Ich kann diese Diskussion überhaupt nicht mehr nachvollziehen und die Jubelmeldungen schon mal gar nicht. Frau von der Leyen ist stolz wie Bolle auf den Deal bis zum Jahr 2013, die SPD will zur Finanzierung am Liebsten das Kindergeld nicht erhöhen und CDU/CSU träumen weiterhin von der Frau am Herd mitsamt Schürze und braven Kindern mit Scheitel. Und da frage ich mich, ob die alle noch die Tassen im Schrank haben. Echt. Seit Jahren gibt es eine Diskussion über Kinder in Deutschland, über Kinder in Skandinavien und in Frankreich, über das Bildungssystem, über PISA und wasweissichnichtnochalles. Die Quintessenz ist schon lange: es muss sich schnell etwas tun. Sehr schnell. Dazu kommt noch die Komponente, dass für viele Eltern die Berufstätigkeit ohne Krippenplatz nicht so möglich ist, wie sie sein könnte. Wenn man will, dass die Geburtenrate wieder ordentlich steigt, dann muss man zügig Angebote schaffen, das fängt bei Krippenplätzen an und geht über Schulen bishin zum Universitätssystem. Deutschland bekleckert sich derzeit bei all diesen Feldern nicht mit Ruhm. Und dann wird eine Anhebung der Krippenplätze auf das angestrebte EU-Niveau in den nächsten 6 Jahren als Erfolg verkauft.

Irre. Das ist ja quasi sofort und alle Probleme sind gelöst.
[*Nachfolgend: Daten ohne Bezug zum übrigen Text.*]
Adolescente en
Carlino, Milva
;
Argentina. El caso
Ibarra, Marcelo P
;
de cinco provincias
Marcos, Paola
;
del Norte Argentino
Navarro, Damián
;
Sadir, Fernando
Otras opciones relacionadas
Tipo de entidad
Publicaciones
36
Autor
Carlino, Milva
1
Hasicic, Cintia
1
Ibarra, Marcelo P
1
SPD-Familienexpertin und Bonner OB Bärbel Dieckmann sieht das ähnlich, und sie muss es ja wissen, schliesslich sorgt sie schon seit Jahren für die sensationell gute Situation in Bonn. An ihrer Stelle würde ich mich mal ganz bedeckt halten zu diesem Thema, das Wort Unglaubwürdig trifft es nur ansatzweise.

Familienpolitik ist toll, da gibt es noch richtige Erfolge zu feiern.

2 responses to Krippenplätze bis 2013 für jedes dritte Kleinkind

  1. Yo. Ich habe, als ich diese Jahreszahl gehört habe schnell noch mal auf den Kalender geguckt, aber der 1. April war doch schon rum. Schon toll, als Politiker kann man Dinge beschließen, an die man sich, wenn deren Umsetzung ansteht, schon gar nicht mehr erinnern kann.

    Interessant ist in diesem Zusammenhang, wie schnell man im Gegenzug Steuererhöhungen durchgesetzt bekommt und vor allem, wie schnell die dann umgesetzt werden (Um endgültig die Polemik aus dem Sack zu lassen) :)

  2. Klar, wenn man sich um Finanzierung und Umsetzung selber überhaupt keine Gedanken machen muss, kann man Fundamentalopposition machen und alles sofort einfordern.